Per-Domain Generalizing Policies: On Learning Efficient and Robust Q-Value Functions (Extended Version with Technical Appendix)

TL;DR

This paper proposes learning Q-value functions for per-domain generalizing policies, which are more efficient and robust than state-value functions, by introducing regularization techniques that improve their performance across multiple domains.

Contribution

It introduces a novel approach of learning Q-value functions with regularization to enhance efficiency and robustness in domain-generalized policies, outperforming traditional state-value methods.

Findings

Q-value policies outperform state-value policies in 10 domains

Regularization improves the distinction between actions taken and not taken

Q-value policies are competitive with the planner LAMA-first

Abstract

Learning per-domain generalizing policies is a key challenge in learning for planning. Standard approaches learn state-value functions represented as graph neural networks using supervised learning on optimal plans generated by a teacher planner.
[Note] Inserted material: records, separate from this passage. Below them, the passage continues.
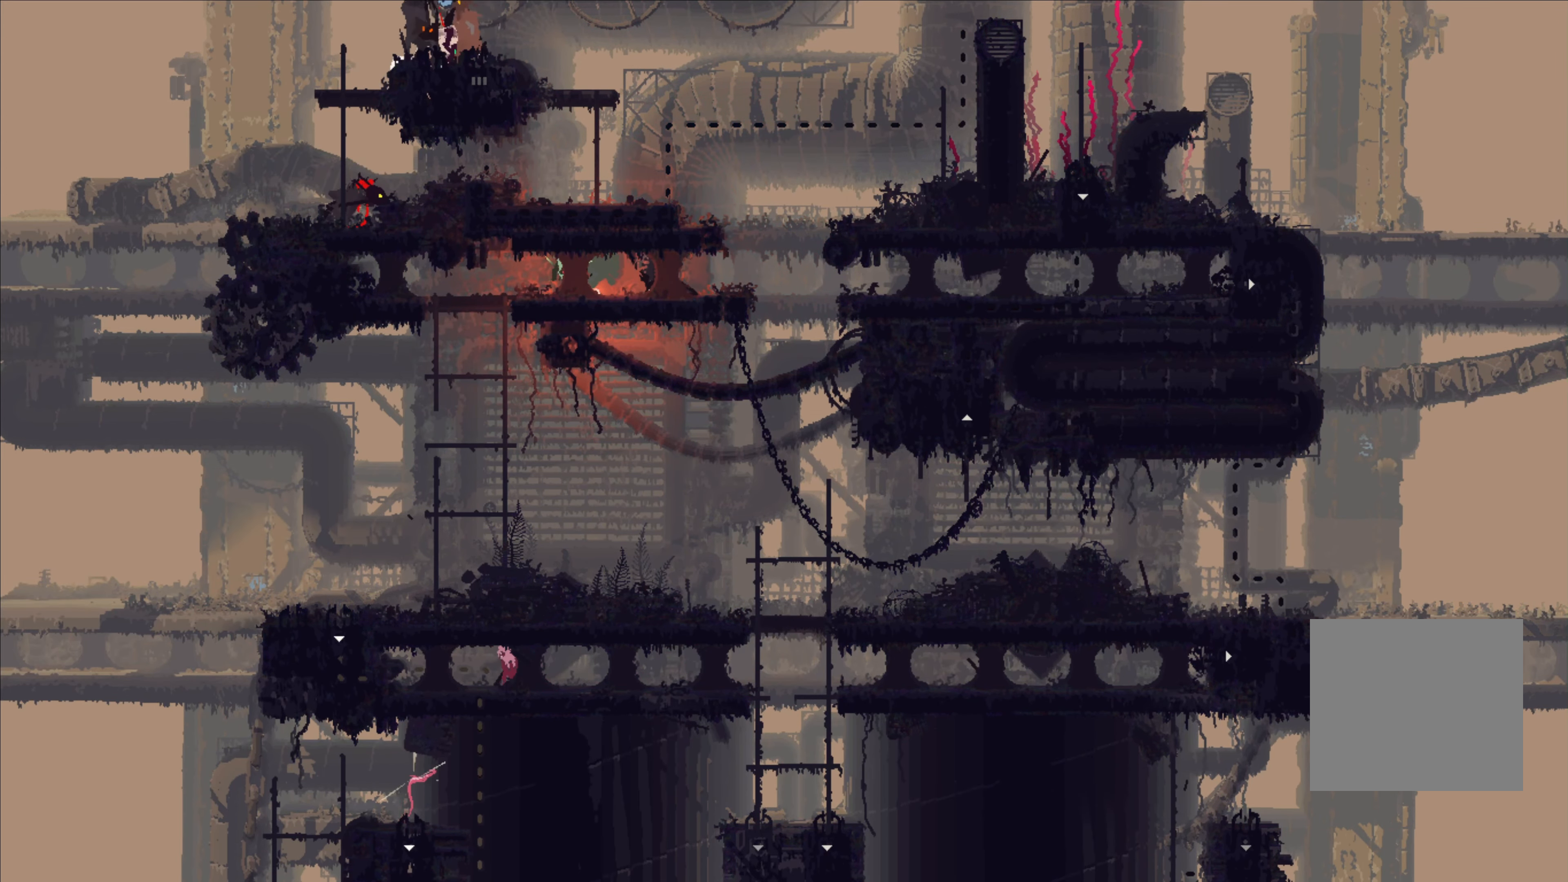
{"buttons": [], "left_stick": "right", "right_stick": "center", "events": [[250, "left_stick", "center"], [317, "left_stick", "right"]]}
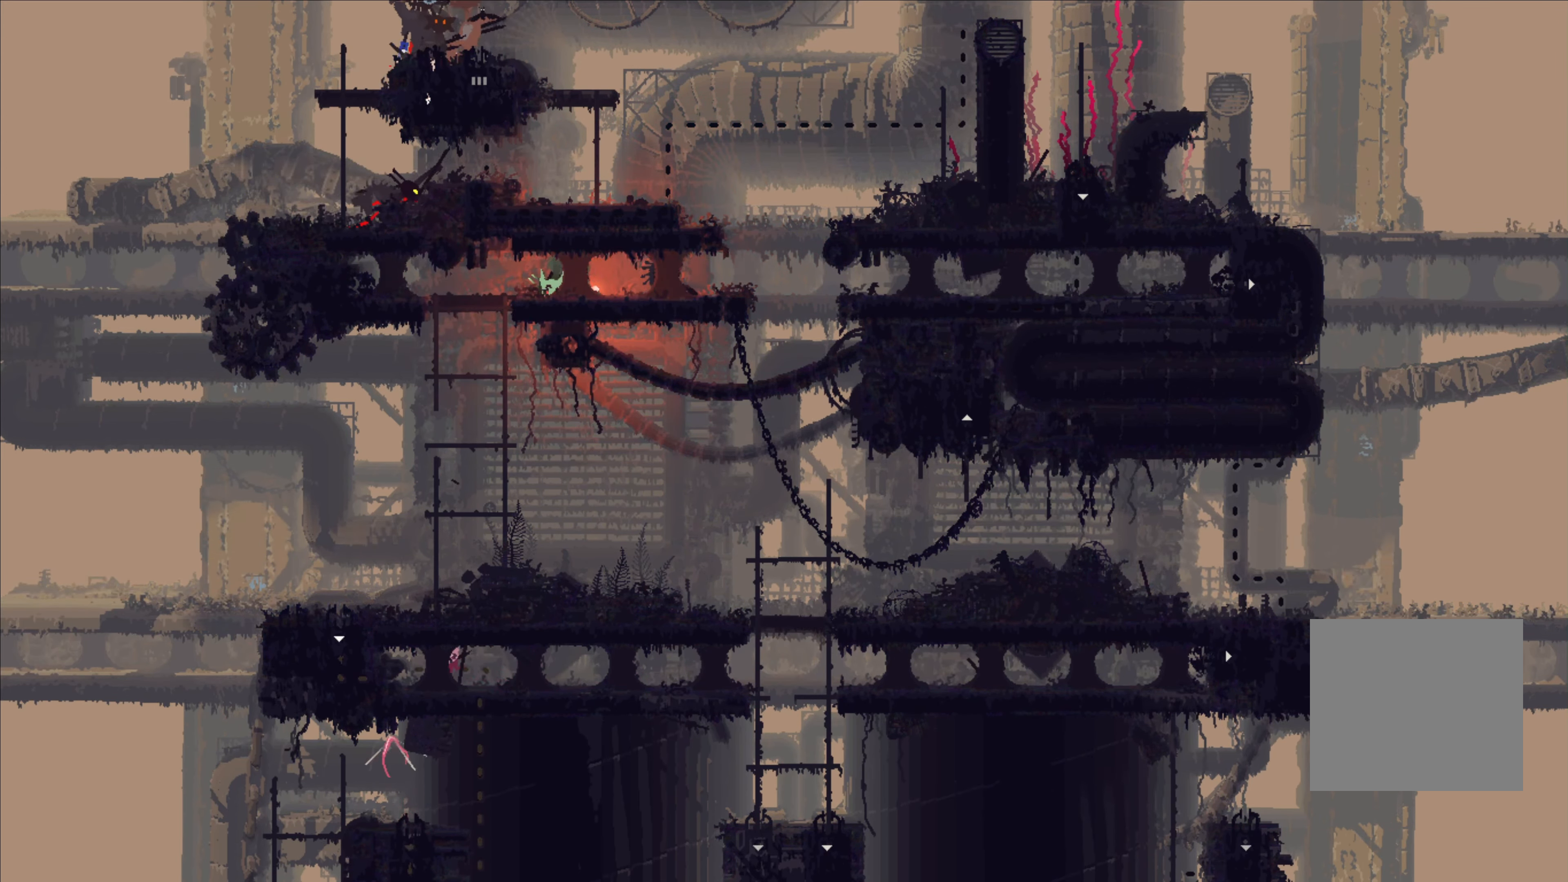
{"buttons": [], "left_stick": "center", "right_stick": "center", "events": [[50, "left_stick", "center"]]}
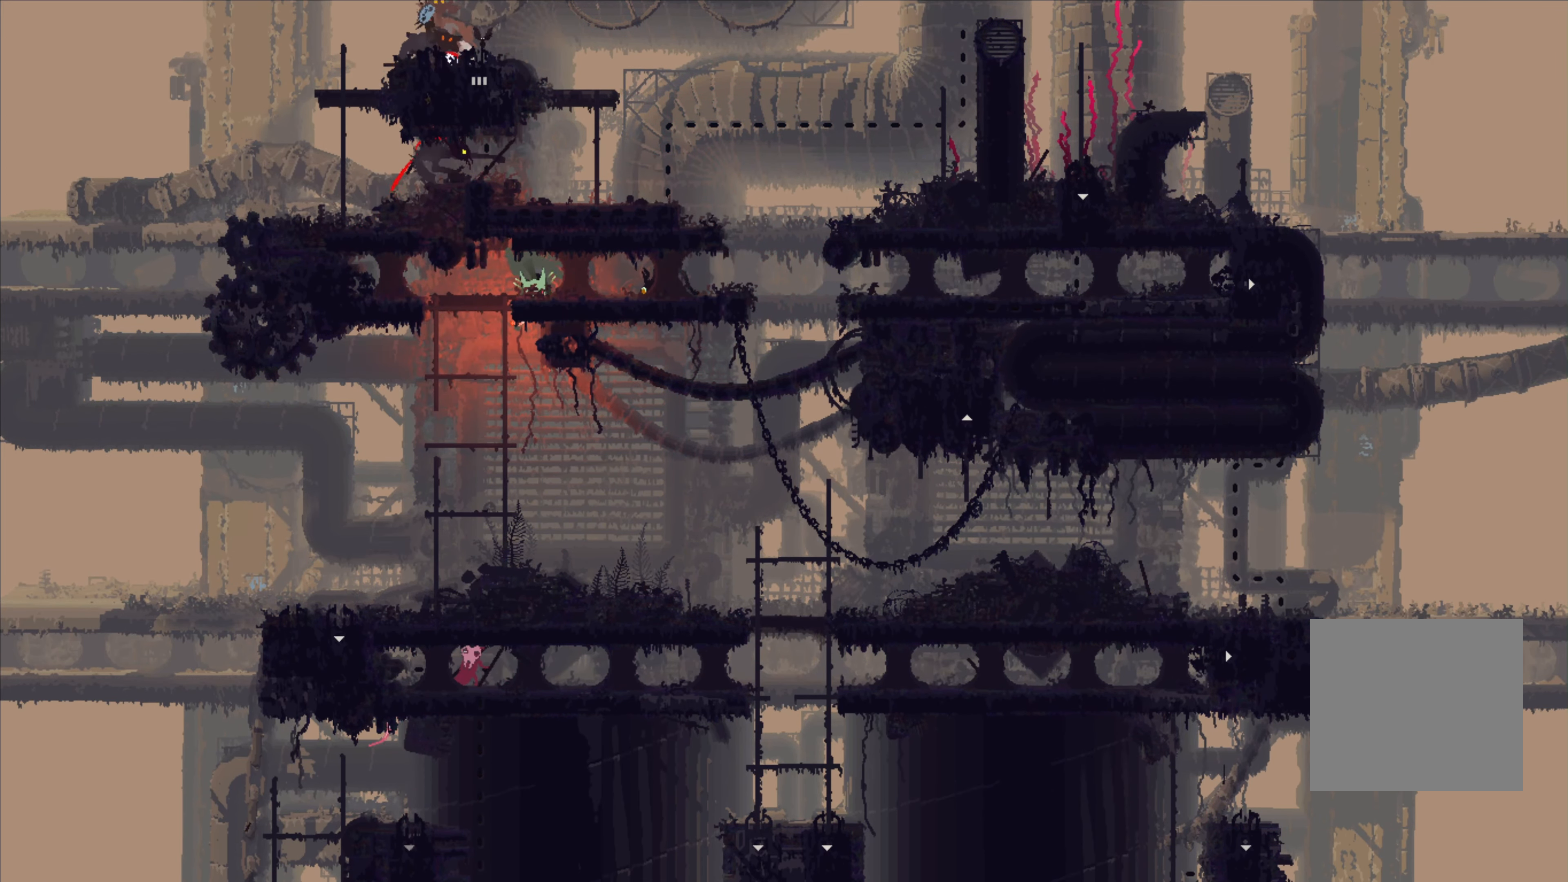
{"buttons": [], "left_stick": "center", "right_stick": "center", "events": []}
In this work, we advocate for learning Q-value functions instead. Such policies are drastically cheaper to evaluate for a given state, as they need to process only the current state rather than every successor. Surprisingly, vanilla supervised learning of Q-values performs poorly as it does not learn to distinguish between the actions taken and those not taken by the teacher. We address this by using regularization terms that enforce this distinction, resulting in Q-value policies that consistently outperform state-value policies across a range of 10 domains and are competitive with the planner LAMA-first.